Book Chat » Writing is like making pasta!

Writing is like making pasta!

  1. SusanZiehl SusanZiehl
    Member

    WRITING IS LIKE MAKING PASTA.

    I've come to the conclusion that writers spend more of their time re-writing than writing and that our craft is like making pasta. The flour, salt and oil represent the ideas we have for our plot. Mixing them together and rolling the dough out to the size and thickness of a slice of white bread, is our first draft. THEN it gets put in the pasta machine and rolled to a less coarse version. And then again! And then again! Until you have something delicate, tasty and refined. Something that other people would want to eat and enjoy.
    I'm on my fifth rolling of the dough and would love to give it to an editor who can put it through the machine. But the problem is I don't own a machine and if I did, I still couldn't make my own pasta i.e. edit my own book. Even best-selling authors have editors. So, it's not something you can get rid of once you've garnered enough experience. That is, every writer needs someone with a pasta machine, who knows how to operate it and knows when it had gone through the mill enough times. The other problem is, people who have the machine (the skills and knowledge to do good editing) naturally charge for their own time. This makes the pasta dish the public is going to enjoy a very expensive one for the writer. Even if you are not into self-publishing and have decided to take your chances with mainstream publishers, you still need an editor to get you pasta to a standard that would entice them to invest money in your book. So, writers are stuck between the proverbial rock and a hard place. In order to make money from their craft (or just be compensated for the years of effort that went into writing a book) they need to spend money which they usually don't have. Is there any way out of this?
    Perhaps there is. If editors could club together with writers and, instead of demanding to be paid up front for their very valuable efforts, agree to delay compensation until the book goes to market, there may be a way out of this dilemma. The writer and editor (and perhaps marketer) could then agree on how to split the profits.
    Any takers?
    Susan Ziehl
    http://www.susanziehl.com


    Posted: 11 months #
  2. Helen Helen
    Member

    Hi Susan! With a few very lucky exceptions, the average royalty cheque for a fiction novel for the first year's sales works out to about one-tenth of the cost of editing (and editors are NOT paid well in this country). You see the problem. Writing books is like training a racehorse (another very expensive pastime) -- it might win a big race one day, but doing it for love has to be enough.

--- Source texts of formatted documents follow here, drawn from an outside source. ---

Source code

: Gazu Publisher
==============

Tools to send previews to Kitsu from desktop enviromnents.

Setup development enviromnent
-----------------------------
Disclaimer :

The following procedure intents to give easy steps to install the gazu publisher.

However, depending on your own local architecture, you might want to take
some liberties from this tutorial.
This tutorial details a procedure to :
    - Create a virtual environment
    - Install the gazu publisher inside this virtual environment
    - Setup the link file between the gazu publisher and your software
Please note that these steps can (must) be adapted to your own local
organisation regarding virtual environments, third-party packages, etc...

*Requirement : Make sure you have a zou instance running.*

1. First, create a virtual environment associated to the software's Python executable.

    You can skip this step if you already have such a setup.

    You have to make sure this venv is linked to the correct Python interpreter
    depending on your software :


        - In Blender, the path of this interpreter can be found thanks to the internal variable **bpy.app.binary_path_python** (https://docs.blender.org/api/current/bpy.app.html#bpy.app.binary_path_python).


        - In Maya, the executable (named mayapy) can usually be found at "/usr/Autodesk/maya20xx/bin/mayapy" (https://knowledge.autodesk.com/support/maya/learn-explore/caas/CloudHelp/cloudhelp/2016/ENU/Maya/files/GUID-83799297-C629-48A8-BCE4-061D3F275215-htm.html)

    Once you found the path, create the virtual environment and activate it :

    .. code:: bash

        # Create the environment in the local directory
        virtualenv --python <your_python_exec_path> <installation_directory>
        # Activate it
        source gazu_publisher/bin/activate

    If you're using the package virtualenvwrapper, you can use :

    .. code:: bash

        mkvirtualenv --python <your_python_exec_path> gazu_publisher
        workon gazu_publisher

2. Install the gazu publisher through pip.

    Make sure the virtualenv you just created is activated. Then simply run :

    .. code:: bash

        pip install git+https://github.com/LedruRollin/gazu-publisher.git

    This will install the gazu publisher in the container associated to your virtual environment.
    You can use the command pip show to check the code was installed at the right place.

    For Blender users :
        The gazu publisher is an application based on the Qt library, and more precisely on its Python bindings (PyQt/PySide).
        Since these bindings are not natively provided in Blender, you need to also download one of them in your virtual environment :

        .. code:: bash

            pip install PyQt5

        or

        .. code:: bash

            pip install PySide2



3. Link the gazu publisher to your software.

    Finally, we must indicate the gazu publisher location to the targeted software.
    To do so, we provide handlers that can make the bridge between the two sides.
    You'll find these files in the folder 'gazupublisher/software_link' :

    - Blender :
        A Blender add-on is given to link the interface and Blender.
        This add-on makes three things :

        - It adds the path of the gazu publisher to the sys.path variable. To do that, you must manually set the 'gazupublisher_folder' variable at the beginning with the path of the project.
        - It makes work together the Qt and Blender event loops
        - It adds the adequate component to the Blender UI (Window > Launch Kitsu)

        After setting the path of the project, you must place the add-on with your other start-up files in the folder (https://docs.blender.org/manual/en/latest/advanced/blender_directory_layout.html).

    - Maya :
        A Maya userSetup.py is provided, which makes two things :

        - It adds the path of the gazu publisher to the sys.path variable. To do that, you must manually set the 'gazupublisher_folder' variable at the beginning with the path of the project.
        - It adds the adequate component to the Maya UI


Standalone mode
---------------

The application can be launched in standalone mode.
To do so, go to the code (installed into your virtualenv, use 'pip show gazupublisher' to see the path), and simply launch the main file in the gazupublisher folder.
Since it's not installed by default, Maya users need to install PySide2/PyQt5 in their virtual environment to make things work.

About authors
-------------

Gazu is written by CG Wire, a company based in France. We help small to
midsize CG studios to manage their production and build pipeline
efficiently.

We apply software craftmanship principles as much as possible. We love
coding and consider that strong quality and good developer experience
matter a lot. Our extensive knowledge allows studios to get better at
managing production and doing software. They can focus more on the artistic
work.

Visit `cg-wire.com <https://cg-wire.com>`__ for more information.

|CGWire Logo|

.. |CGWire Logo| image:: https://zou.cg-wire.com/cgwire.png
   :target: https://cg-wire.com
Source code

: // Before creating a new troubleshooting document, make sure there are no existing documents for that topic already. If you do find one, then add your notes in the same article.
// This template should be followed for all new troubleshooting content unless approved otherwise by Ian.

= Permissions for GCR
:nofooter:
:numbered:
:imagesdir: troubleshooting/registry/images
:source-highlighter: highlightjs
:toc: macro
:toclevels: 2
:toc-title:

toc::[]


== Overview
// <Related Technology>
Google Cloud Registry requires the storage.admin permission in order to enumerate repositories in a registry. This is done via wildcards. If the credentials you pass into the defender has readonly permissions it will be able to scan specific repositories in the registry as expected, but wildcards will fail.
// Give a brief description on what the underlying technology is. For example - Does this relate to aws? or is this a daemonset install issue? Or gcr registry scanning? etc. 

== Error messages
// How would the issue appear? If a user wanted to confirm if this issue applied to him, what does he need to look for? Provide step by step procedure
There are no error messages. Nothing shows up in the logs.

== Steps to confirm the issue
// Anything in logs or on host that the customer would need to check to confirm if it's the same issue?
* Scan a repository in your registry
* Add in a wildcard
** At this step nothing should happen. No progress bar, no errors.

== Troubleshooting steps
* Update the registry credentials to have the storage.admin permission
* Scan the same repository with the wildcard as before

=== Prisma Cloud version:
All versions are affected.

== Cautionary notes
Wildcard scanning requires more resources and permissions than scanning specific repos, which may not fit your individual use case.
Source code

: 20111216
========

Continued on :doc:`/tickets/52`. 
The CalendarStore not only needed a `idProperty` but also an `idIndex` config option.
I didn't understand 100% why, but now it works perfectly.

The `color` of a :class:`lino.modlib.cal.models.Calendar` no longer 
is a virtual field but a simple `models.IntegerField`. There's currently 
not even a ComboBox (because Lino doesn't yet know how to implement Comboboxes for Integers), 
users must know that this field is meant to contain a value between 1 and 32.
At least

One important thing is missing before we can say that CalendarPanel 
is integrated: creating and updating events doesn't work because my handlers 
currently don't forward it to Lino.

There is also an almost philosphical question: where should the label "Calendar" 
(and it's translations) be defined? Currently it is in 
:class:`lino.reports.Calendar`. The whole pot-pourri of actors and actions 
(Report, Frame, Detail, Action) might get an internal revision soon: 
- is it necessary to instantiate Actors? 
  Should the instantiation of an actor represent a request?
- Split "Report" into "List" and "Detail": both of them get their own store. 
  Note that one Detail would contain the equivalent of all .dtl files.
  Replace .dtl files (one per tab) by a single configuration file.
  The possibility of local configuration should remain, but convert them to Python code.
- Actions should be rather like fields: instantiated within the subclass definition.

    If the book is good enough to be published, the publisher will pay the editor. For those who need an editor before seeking publication (more and more folk out there), I know many who scrimp and save. They work second jobs. They put aside their 13th cheque. They ask spouses/families for an editor for their birthday or Christmas present. All this, and their book might still not find a publisher. Many authors understand this -- for them, paying an editor out of their own pocket is less costly than paying to do a course or a MFA, and they're guaranteed individual attention. In cases like these, the editor becomes a kind of supervisor and the MS a "dissertation", and there's a clearer understanding that you're paying the editor to learn something valuable (hopefully) from her. Good luck!